A minor confounding variable in the study was that after the participants received their TFT session, they became enthused about the relief they experienced and spontaneously shared what was helpful to them with their classmates or bunkmates. As a result, some of the participants were already familiar with and had preconceptions about the treatment protocol before receiving their TFT session. In addition, the field conditions were such that, although the participants were beyond hearing distance while waiting to be treated, they could observe those being treated at the far end of the warehouse classroom. As they watched crying, depressed, or angry classmates come into smiles and laughter, they keenly observed what they were doing that seemed to bring about these changes. The meridian tapping was visible, and a few of the children learned the basic procedure as they waited for their turn.
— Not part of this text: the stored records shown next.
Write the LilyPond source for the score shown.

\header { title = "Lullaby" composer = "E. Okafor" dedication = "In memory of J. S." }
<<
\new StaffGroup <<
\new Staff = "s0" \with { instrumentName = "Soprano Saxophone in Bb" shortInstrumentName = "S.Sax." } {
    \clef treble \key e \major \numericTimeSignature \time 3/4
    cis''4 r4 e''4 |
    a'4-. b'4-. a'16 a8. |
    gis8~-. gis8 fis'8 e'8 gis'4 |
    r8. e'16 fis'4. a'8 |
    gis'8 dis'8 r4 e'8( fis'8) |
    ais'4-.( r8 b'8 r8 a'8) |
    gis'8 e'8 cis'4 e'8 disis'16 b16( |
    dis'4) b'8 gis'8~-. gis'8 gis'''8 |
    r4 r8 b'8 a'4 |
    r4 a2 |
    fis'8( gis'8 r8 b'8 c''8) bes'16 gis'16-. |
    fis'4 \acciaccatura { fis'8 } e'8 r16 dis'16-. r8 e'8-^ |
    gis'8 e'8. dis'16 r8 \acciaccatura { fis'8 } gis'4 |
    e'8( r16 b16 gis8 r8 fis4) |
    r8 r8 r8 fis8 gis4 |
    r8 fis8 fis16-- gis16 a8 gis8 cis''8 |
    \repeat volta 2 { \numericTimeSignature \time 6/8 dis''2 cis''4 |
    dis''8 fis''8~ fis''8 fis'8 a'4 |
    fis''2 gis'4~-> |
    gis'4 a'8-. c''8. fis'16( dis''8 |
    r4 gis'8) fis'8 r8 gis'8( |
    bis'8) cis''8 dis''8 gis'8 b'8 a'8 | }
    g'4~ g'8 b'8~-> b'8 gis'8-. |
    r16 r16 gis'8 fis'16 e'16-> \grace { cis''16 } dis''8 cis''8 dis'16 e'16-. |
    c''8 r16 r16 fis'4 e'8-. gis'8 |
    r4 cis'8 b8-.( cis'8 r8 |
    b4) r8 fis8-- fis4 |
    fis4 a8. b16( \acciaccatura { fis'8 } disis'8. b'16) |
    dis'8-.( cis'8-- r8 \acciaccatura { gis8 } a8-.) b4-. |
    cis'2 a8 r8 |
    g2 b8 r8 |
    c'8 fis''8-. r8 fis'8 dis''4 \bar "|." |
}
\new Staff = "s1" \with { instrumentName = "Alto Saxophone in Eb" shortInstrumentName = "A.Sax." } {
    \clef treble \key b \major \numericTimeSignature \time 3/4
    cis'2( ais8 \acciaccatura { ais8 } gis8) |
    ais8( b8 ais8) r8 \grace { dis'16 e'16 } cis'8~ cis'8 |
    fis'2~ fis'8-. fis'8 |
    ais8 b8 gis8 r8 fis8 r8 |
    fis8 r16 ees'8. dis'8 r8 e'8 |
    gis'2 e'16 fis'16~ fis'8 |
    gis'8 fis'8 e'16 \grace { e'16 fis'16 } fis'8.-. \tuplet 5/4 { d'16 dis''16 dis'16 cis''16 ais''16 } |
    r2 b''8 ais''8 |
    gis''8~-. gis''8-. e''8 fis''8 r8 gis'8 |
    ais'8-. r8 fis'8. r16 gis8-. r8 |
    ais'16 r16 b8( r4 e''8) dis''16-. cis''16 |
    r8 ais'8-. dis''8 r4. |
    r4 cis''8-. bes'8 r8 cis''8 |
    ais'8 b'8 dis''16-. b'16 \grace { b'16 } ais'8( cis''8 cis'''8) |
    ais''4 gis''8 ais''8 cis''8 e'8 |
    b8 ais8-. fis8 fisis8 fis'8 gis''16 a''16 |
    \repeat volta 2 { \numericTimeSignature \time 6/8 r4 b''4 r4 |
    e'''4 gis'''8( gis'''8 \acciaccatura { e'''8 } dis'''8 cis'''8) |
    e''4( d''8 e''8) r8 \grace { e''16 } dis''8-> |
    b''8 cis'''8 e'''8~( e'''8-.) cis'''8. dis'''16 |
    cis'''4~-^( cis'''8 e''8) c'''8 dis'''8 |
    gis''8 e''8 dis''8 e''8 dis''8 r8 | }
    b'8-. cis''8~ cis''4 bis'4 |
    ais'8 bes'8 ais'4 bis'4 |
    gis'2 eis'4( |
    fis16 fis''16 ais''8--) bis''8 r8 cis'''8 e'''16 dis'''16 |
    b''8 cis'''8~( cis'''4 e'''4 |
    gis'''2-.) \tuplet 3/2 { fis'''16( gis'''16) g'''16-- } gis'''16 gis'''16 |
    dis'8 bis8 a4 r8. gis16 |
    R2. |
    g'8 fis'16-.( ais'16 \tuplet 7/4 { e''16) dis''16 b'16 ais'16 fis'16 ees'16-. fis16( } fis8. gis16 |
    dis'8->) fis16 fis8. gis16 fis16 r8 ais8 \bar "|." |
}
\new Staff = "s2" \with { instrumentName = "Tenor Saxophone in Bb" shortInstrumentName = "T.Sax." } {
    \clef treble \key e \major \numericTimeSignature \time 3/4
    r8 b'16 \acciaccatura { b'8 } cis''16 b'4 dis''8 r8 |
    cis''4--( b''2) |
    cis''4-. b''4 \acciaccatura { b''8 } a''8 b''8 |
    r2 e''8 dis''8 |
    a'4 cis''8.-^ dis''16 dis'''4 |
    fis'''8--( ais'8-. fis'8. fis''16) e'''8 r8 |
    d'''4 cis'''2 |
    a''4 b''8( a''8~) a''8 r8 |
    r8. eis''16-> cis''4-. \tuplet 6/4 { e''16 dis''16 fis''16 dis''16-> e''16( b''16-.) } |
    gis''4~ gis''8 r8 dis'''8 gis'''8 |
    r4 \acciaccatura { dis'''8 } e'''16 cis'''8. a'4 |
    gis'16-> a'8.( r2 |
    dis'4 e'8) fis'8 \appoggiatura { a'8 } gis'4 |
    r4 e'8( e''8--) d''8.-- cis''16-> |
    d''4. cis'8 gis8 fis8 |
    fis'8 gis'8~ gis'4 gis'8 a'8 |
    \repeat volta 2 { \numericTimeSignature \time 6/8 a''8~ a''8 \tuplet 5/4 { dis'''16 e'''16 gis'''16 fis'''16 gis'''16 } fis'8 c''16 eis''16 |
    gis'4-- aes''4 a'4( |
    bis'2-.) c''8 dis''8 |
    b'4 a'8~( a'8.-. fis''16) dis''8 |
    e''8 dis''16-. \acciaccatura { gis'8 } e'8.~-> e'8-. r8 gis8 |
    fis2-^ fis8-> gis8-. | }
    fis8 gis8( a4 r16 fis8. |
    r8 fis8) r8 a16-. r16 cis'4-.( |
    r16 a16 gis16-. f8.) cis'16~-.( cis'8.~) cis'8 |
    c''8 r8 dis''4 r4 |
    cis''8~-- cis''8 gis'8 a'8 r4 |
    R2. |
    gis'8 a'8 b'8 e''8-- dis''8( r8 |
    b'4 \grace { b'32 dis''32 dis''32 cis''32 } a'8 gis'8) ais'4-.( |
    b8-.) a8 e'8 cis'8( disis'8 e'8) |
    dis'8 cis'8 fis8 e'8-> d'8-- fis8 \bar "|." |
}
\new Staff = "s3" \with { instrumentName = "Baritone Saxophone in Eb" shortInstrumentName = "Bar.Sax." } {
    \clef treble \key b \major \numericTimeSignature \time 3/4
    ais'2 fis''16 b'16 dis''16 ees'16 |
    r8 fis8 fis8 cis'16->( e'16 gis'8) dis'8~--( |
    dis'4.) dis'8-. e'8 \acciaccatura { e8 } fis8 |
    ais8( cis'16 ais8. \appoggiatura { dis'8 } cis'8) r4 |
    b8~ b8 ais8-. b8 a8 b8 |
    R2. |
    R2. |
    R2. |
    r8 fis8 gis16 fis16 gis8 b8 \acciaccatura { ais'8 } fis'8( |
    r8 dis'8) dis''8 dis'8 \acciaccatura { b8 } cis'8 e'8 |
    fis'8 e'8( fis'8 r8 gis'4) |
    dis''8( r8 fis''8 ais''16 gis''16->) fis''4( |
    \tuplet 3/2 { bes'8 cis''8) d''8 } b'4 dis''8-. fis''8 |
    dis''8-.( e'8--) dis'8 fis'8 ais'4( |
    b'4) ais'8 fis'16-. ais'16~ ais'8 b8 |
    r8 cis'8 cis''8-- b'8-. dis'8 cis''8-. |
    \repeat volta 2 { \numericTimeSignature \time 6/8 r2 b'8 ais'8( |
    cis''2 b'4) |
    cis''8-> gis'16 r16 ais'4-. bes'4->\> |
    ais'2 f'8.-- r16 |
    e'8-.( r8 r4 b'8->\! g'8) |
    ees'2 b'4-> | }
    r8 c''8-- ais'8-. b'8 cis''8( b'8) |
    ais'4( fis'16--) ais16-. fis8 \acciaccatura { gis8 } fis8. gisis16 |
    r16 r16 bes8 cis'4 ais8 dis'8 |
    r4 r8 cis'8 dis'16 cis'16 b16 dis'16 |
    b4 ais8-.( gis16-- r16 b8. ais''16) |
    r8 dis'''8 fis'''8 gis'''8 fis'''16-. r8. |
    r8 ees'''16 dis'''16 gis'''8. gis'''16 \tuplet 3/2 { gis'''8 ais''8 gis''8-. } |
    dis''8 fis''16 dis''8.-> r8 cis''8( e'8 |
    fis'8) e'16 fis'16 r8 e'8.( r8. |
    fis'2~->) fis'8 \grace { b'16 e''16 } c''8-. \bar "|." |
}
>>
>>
This and the sharing of the method with peers who had not yet had their treatment session may have created an unmeasured expectation effect in a small proportion of the participants.

 

The meaning of the one-year follow-up CROPS and PROPS scores is unclear. The increase in PTSD symptoms at the three-month follow-up and the reduction down to post-treatment levels at the one-year follow-up may have been a result of the crisis that was occurring at the orphanage at the time of the three-month follow-up, as speculated above, but the trend may have been due to entirely different, unknown factors. Moreover, since use of tapping procedures for emotional difficulties became part of the culture at the orphanage, the impact of the initial treatment cannot be separated from the impact of the change in culture which perpetuated the use of TFT as a self- or group-initiated psychological relief measure. The combination, however, seemed potent and it is standard procedure that following TFT treatments, clients are taught to use the method on a self-help basis routinely or as-needed.

 

CONCLUSIONS

 

The last-minute change in design, where only a single TFT treatment session was administered, instead of the three that were initially planned, seemed likely to compromise the study. In the end, however, it provided the basis of one of the most striking dimensions of the study’s findings: a single TFT session of 20 to 60 minutes brought about a marked reduction in symptoms of a large majority of adolescents who had suffered with severe PTSD for more than a decade. Controlled research studies are now needed to substantiate these preliminary findings.

 

A recent randomized controlled trial referred to earlier (Church et al., 2009) also used a one-session treatment design, working with 16 institutionalized adolescent boys in Peru, all of whom had been abused and showed symptoms of PTSD on standardized inventories. The reduction in PTSD symptoms, following a single session of a derivative of TFT for the 8 participants in the treatment group, was highly significant (p < .001) while none of the 8 participants in the wait list control group showed a significant change on subsequent testing. Neither the authors of this study nor of the Peru study (D. Church, March 21, 2010, personal communication), however, are recommending that a single session is the ideal format for treating longstanding PTSD. The single-session design in both cases was done for expediency, and both teams of investigators were surprised by the strength of the outcomes. Both teams also recognized that additional sessions might have benefited an unknown proportion of the participants.

 

As a post-script, after the treatment team completed the initial two-week individual and group treatments with the 400 children and adolescents, they trained the caregivers so they could follow up as needed as well as introduce the approach to children new to the orphanage. Reports have been encouraging that the skills could be successfully transferred from the treatment team to the staff to the children. With the wounds of massive and wide-scale trauma appearing in so many parts of the world, an approach that appears unusually effective and that can be readily taught to and implemented by community leaders would seem worthy of intensive investigation.